The FOMC policy announcement today at 14:00 EDT (18:00 GMT) is expected to justify another 25-basis point rate hike now and to leave in play a possible fourth move this year in December. New forecasts will be unveiled, and Chairman Powell will preside over a press conference starting at 14:30 EDT to explain the latest thinking of Fed policymakers.

In advance of the Fed’s move, the Czech National Bank raised its 2-week repo rate by a further 25 basis points to 1.50%. This was the sixth increase of this normalizing cycle that began in August 2017 with a 20-basis point move. The other five increases in November 2017 and February, June, August, and September of 2018 have all be quarter percentage point advances.

The dollar is unchanged against the yen, loonie and peso. The greenback is otherwise narrowly mixed, with upticks of 0.3% relative to the Swiss franc and sterling, 0.2% versus the euro, and 0.1% against the yuan, but downticks of 0.6% against the Turkish lira, 0.4% vis-a-vis the South African rand, and 0.1% against the Australian and New Zealand dollars.

Equities in the Pacific Rim rose 1.0% in Hong Kong, 0.9% in China, 0.4% in Japan and 0.1% in Australia and Singapore. South Korea’s market remained shut for the Chusok Holiday. Stocks in Europe are so far up 0.3% in France ,0.2% in Spain, and 0.1% in Switzerland and Britain. The German and Italian markets have edged marginally lower.

Ten-year sovereign debt yields have fallen 3 basis points in the U.K., 2 bps in the U.S., and one basis point each in Japan and Germany.

WTI oil and Comex gold have slipped 0.3% and 0.2%, respectively.

Austria’s manufacturing purchasing managers index dropped 1.4 points to a 23-month low of 55.0 in September, a level that nonetheless shows faster improvement than the long-term average of 52.3.

French consumer confidence slipped two points in September to 94, its weakest level of 2018 and down from 104 in the first month of the year.

Great Britain’s distributive trades index dropped back to a 2-month low of 23 in September from an August reading of 29. Sunday will complete three-fourths of the two-year block of time for negotiating terms for leaving the EU. Little has been accomplished. Time is running short.

The Swiss ZEW expectations index fell 16.5 points to a reading of minus 30.8 in September. This was the third negative result in a row lifts the cumulative drop so far in 2018 to 82.8 points from a score of 52.0 last December.

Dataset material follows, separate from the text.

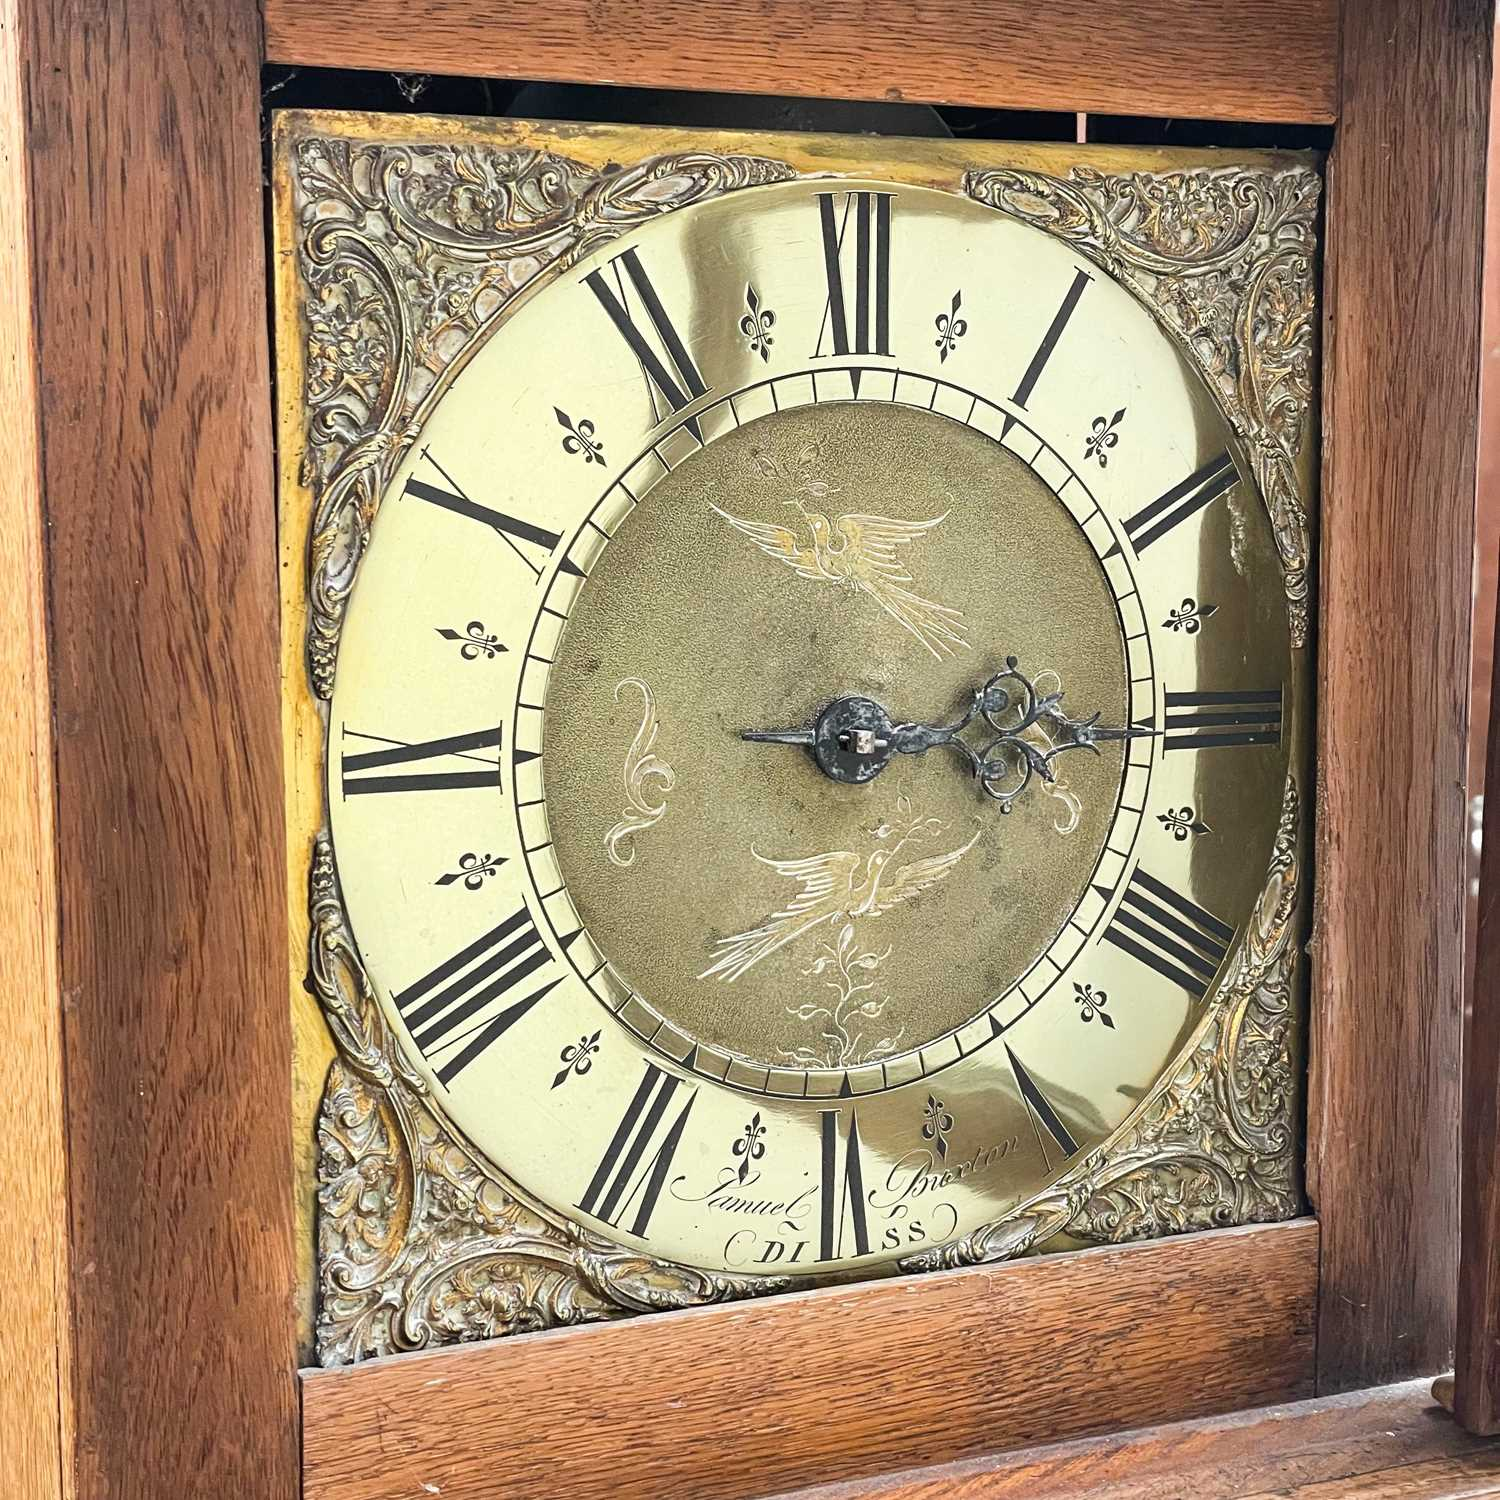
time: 3:14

New Zealand posted a record monthly trade deficit of NZD 1.484 billion in August. The deficit during the last 12 reported months totaled NZD 4.814 billion. The ANZ business confidence index for New Zealand rebounded from a roughly 10-year low of minus 50.3 in August to -38.3 this month.

Sweden’s trade deficit of SEK 5.3 billion in August was not quite as great as that of SEK 6.7 billion in August 2017, but the year-to-date deficit continues to run way above its pace in 2017.

Singapore’s industrial production in August fell 2.0% on month, about three times more than forecast, resulting in a halving of the on-year increase to 3.3%.

U.S. new home sales data get released later this morning.